The music is phenomenal, but I would be remiss not to extol the virtues of Jain’s liner notes. Said notes begin with Jain’s introduction, not only to his music but to his experiences. He tells of his early life. Born and raised in Rochester, he visited India for the first time at the age of five. He took in the sounds of New Delhi street music, incorporating it into his own experiences of listening to everything from top 40 to Ice-T to jazz to his mother’s Jain devotional music back home. Jain questions the American “cowboys and Indians” narrative just as he questions the conflation of South Asian Indians and American Indians, placing his work today at something of a watershed moment in relations between government and populace. Washington, DC is our wild, wild east, says Jain, a frontier haven for outlaws in charge.

“On the Possibilities of Dislocation” follows. It’s a preface by MIT-based scholar Vivek Bald, who draws on his own experience as the child of Indian immigrants to supplement Jain’s. Bald adds broader context to his and Jain’s narratives, tracing a path of Indian immigration and influence in North America back to the 18th century. It’s an important foundational framework for Wild Wild East‘s eclectic mix of transnational aesthetics.

“Immigrant Warrior” opens the album with bombast, a tribute to struggle and strength driven by powerful percussion and the wailing of an electric guitar. Pawan Benjamin’s saxophone takes the lead near the middle with powerful, brassy runs. The title track follows, featuring Ganavya’s wordless vocalizations. At times, she sounds ethereal, and other times, ferocious, yearning – an airy counterpart to Jain’s sharply relentless drums. Textural complexity is a constant on Wild Wild East (as it is in virtually all of Jain’s work), and Ganavya is a stunning addition to it. Joyful “Osian”, too, shifts between tempos and styles, never letting up.

Rapper Haseeb features on “Red, Brown, Black”, an incisive takedown of lethal white American hegemony: “2019, seen it too often / Ranger with a badge putting black kids in coffins.” Haseeb follows the album’s overarching strategy of contextualizing individual experience within larger cultural paradigms. In this case, it’s the disproportionate and unjustifiable targeting of racial minorities by law enforcement, which Haseeb places alongside pointed critiques of white flight and other instances of racial profiling.

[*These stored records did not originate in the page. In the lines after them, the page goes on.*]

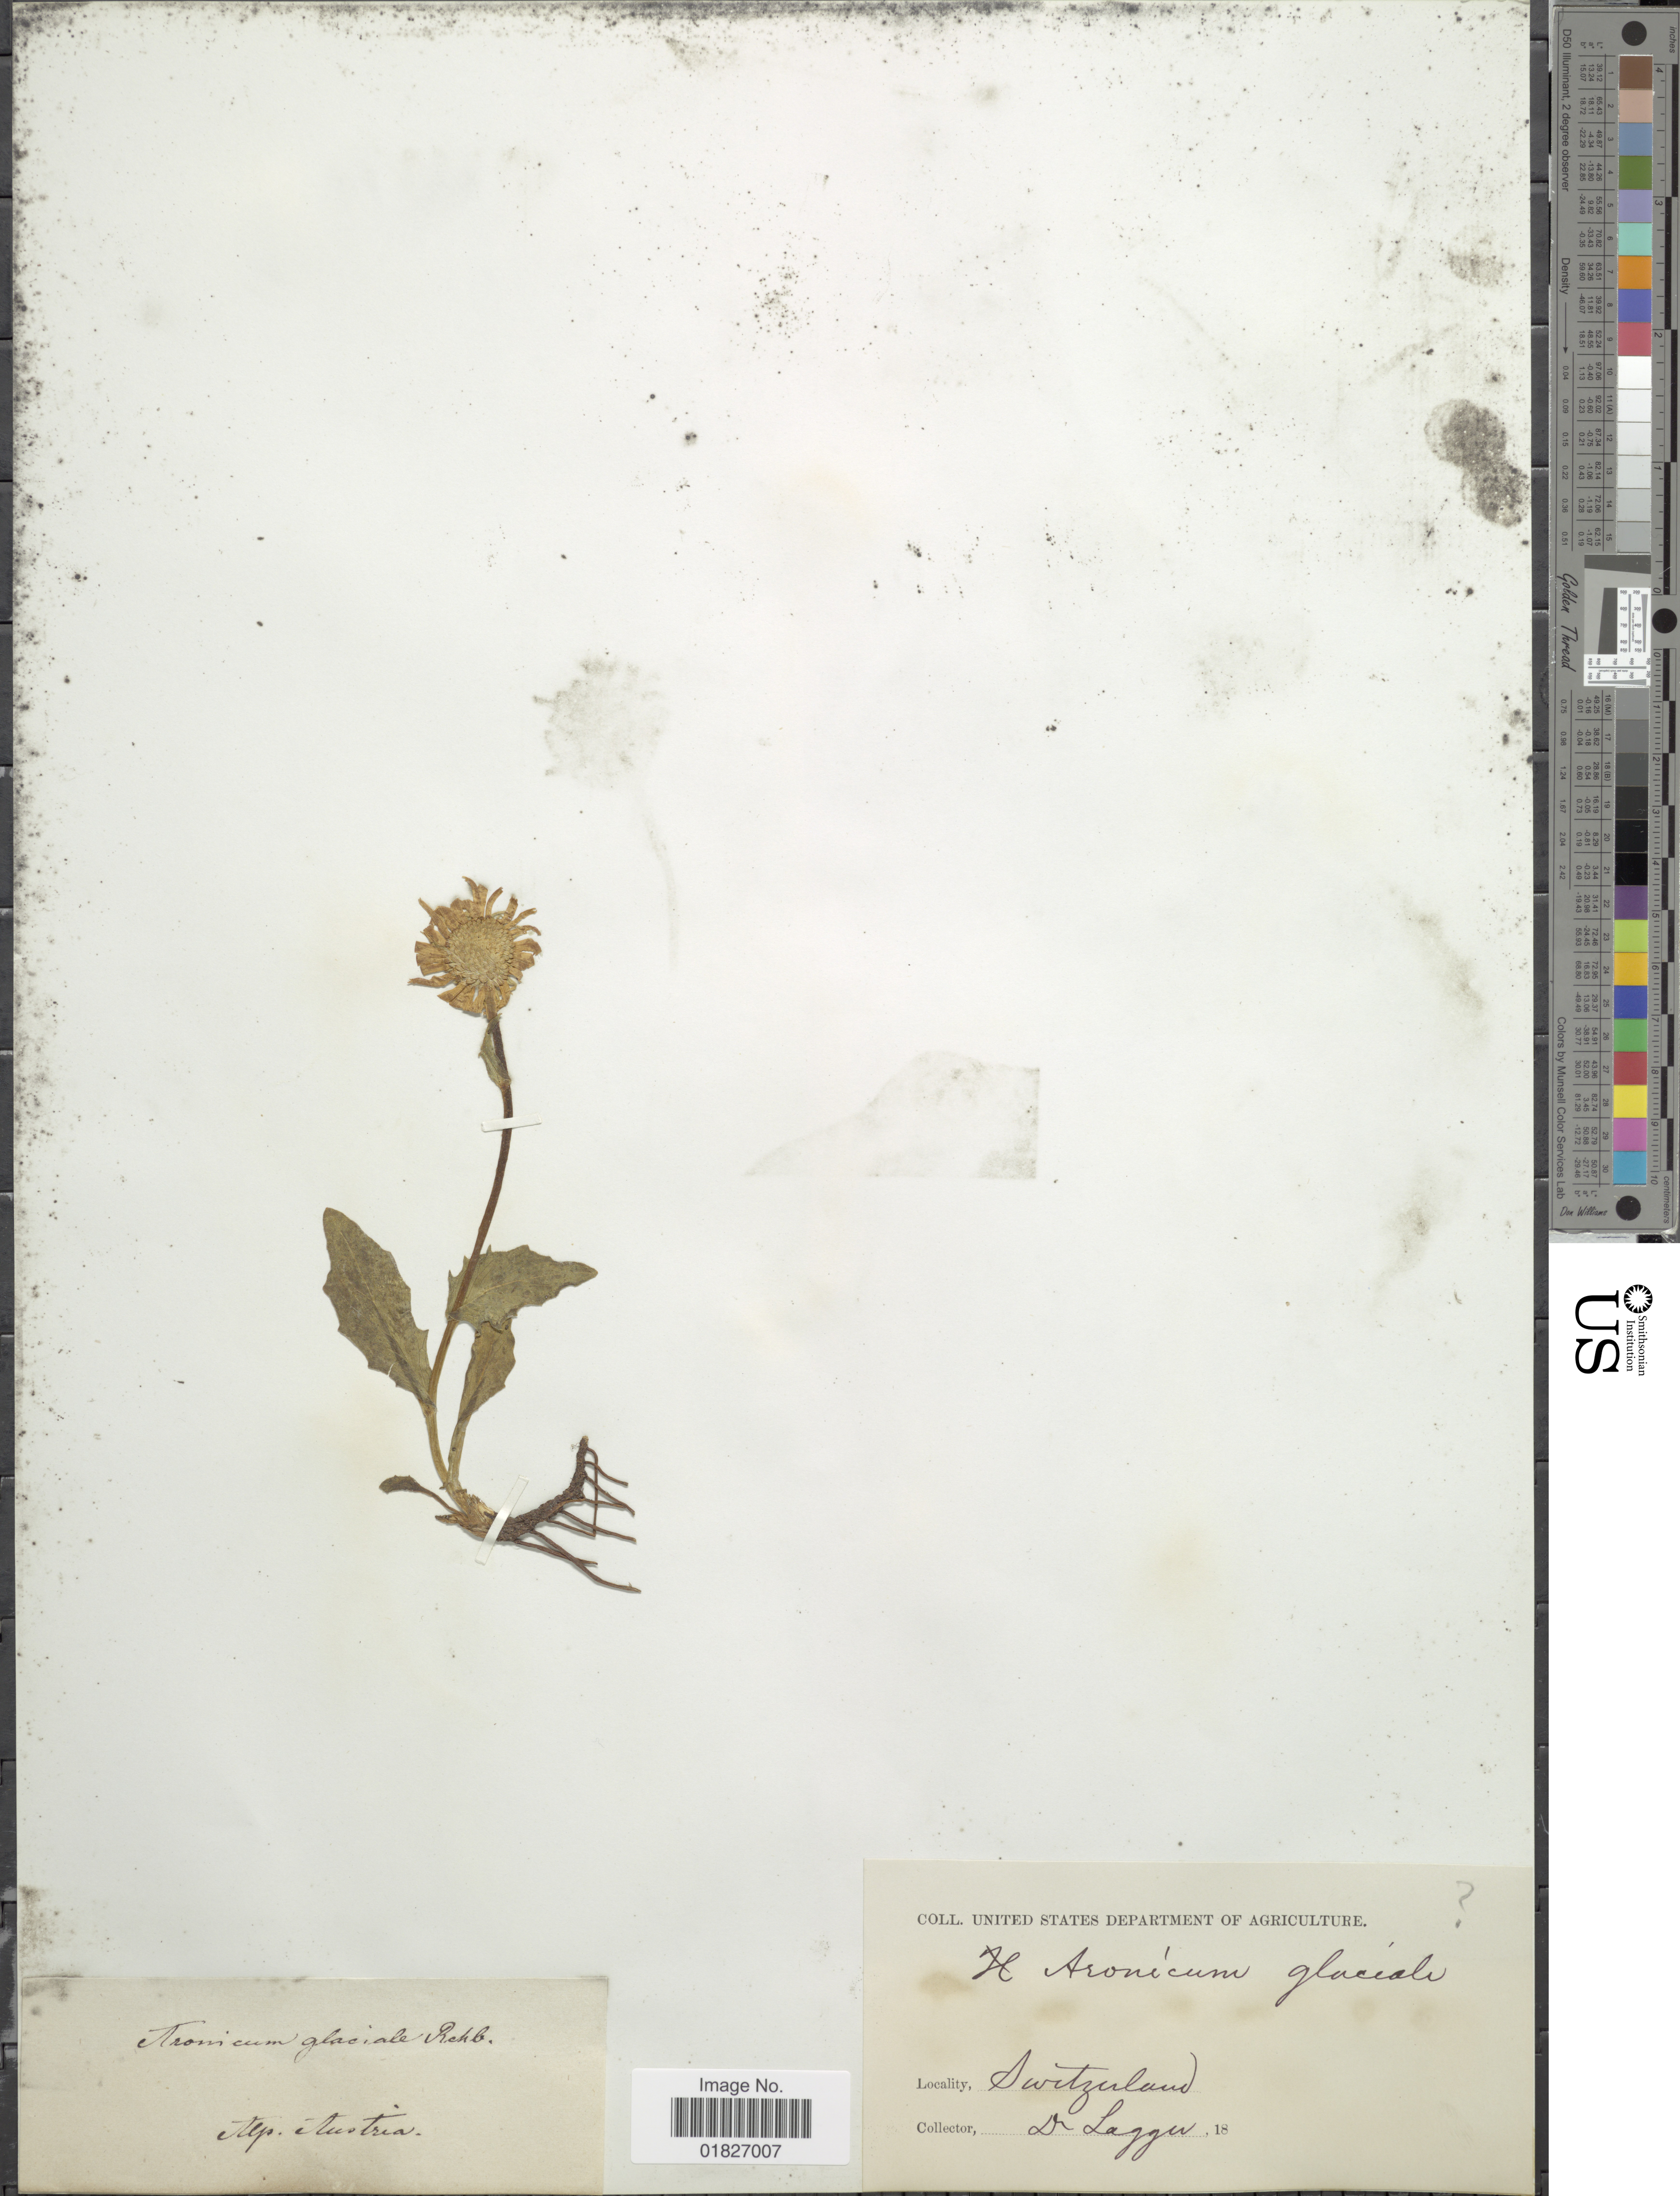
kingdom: Plantae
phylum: Tracheophyta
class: Magnoliopsida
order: Asterales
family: Asteraceae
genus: Doronicum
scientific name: Doronicum glaciale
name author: (Wulfen) Nyman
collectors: F. J. Lagger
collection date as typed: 18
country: Austria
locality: Alps. Austria [interpreted]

Jain covers a 1952 Hindi film music classic, “Aye Mere Dil Kahin Aur Chal”, with passionate opening dhol and guitar licks lending his version a particularly cinematic intensity. In contrast, “Bhaagi” is an intricate jazz treatment of verses by Indian American poet Ali Mir, poignant, solemn – the beginning of a particularly moving segment of the album. Instrumental “Blackwell” blossoms, gently, with the help of Alam Khan (son of Ali Akbar Khan) on lyrical sarod. Another 1950s film tune, this one with Ganavya returning on vocals, ballad “Hai Apna Dil to Aawara” has a country twang to it. Religious piece “Tumse Lagi Lagan” is one of the more instrumentally minimal tracks on the album, dhol drone and starry guitar ostinato backing Pawan Benjamin’s rising and falling bansuri spirals. The dynamic shifts in “Maitri Bhavanu” are compelling ones, Ganavya singing melancholy pleas for compassion.

After this moving set of tracks, “Brooklyn Dhamal” brings us back to the idea of action. The percussion is in full force once more, and guitars, brass, and feedback build into the album’s climactic final moments, a sonic peak that closes the album with a sense of urgency. Rightly so, as Jain’s entire album has been working so hard to tell us. Wild Wild East presents stories that speak to the importance of human rights and criticizes a distinct and dangerous lack of them for so many Americans with immigrant or indigenous backgrounds.

Creatively and ideologically, this is a perfect storm for Jain. Even in his already formidable body of work, Wild Wild East stands out as an album that not only deserves to be heard, but needs to be listened to. An understanding of the stories he tells here with such musical brilliance is liable to change hearts and minds for the better. Sunny Jain is the cowboy we need today, blazing new trails ahead into a sonically marked sense of community.